Hair-pulling and skin-picking disorders affect an estimated 3% to 4% of Americans, Grant said. Patients obsessively pull out strands of hair or pick at their skin, often doing themselves real physical harm.
Memantine inhibits the activity of glutamate, one of the most abundant neurotransmitters in the brain.
Overly high levels of glutamate in the brain can cause nerve cells to become overexcited, and this has been associated with conditions like Alzheimer’s disease, Parkinson’s disease, Lou Gehrig’s disease and multiple sclerosis, according to the Cleveland Clinic.

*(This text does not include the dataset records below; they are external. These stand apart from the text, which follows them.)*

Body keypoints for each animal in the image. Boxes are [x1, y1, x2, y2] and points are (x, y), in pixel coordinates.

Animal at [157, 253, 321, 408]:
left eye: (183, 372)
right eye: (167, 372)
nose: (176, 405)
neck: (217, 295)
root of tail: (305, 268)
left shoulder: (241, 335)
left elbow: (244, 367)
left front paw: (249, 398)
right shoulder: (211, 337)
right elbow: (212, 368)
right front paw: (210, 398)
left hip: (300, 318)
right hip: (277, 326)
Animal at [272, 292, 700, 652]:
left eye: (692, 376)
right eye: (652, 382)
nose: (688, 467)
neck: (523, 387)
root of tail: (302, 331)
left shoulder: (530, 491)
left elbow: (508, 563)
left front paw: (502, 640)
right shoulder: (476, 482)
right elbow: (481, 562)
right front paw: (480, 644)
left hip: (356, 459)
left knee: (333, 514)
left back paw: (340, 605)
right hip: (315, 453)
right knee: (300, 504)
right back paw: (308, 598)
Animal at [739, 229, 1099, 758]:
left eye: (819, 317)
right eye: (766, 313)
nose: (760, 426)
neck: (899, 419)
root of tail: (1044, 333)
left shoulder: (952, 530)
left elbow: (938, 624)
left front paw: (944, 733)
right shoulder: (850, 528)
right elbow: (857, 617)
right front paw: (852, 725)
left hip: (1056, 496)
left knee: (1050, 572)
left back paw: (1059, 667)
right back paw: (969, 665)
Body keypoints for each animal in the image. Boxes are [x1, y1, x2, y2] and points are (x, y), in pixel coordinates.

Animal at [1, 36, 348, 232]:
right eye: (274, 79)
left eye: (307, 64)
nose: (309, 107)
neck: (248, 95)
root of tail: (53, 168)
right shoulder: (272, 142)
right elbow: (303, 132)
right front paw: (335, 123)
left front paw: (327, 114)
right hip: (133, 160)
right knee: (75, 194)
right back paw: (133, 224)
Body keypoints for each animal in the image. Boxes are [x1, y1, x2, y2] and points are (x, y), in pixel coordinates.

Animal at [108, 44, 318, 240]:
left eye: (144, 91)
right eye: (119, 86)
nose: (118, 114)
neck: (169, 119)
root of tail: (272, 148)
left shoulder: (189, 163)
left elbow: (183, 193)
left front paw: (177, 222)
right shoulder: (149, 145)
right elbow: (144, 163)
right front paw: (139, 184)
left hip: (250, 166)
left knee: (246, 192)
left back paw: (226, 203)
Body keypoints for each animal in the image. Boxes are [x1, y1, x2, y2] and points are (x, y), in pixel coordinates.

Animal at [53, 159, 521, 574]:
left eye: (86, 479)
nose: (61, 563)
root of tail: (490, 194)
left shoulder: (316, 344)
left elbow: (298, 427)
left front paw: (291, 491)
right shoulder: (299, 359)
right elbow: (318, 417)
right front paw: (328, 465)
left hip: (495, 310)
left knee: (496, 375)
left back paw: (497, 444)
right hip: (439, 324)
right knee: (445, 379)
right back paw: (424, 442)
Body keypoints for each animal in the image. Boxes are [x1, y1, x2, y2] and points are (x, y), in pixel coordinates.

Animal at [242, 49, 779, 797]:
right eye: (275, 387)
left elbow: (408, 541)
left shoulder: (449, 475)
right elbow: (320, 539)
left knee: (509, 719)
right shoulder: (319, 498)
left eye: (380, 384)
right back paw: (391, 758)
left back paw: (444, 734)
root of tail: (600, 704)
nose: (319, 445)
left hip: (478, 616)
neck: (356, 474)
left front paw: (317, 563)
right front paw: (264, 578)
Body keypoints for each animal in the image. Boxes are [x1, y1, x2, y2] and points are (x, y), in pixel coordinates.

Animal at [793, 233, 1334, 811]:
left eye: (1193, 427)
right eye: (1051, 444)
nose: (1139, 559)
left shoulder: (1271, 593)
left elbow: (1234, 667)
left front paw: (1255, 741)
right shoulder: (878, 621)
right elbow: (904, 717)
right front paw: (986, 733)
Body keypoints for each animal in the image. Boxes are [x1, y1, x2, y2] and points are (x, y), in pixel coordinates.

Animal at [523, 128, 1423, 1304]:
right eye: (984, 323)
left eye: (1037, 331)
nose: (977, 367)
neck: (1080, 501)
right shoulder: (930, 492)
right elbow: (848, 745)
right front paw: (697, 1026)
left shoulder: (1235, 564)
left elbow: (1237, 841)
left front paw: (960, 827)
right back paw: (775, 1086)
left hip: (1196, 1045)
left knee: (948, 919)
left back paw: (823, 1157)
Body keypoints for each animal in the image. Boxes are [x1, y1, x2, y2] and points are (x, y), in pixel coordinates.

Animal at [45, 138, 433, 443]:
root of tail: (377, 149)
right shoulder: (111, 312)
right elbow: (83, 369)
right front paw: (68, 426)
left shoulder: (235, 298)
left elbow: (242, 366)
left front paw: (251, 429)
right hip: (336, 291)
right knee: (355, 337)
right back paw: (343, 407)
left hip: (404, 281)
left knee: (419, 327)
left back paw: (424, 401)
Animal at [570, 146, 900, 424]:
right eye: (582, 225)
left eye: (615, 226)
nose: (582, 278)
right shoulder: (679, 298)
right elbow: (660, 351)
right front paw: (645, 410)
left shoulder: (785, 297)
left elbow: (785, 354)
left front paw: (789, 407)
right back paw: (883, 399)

Glutamate also has been linked to mental health problems like mood disorders and obsessive-compulsive disorder, the Cleveland Clinic says.
The U.S. Food and Drug Administration approved memantine to treat moderate-to-severe Alzheimer’s in 2003, and it is now available as a generic medication.
But some psychiatrists have been prescribing memantine off-label to help treat obsessive-compulsive disorder, “which is sort of a cousin of hair pulling and skin picking,” Grant said.
That gave Grant an idea.
“Could a medication that affects glutamate -- such as this fairly innocuous Alzheimer's medication, which is generic, cheap and has a fairly innocuous side effect profile -- could this be beneficial” in treating trichotillomania and excoriation disorder? he said.
To test this notion, Grant and his colleagues recruited 100 adults with skin-picking or hair-pulling disorder, and randomly assigned them to take either memantine or a placebo for eight weeks.
Memantine treatment wound up “much or very much” improving symptoms in 60% of patients taking the drug, while only 8% of patients on placebo reported similar improvement.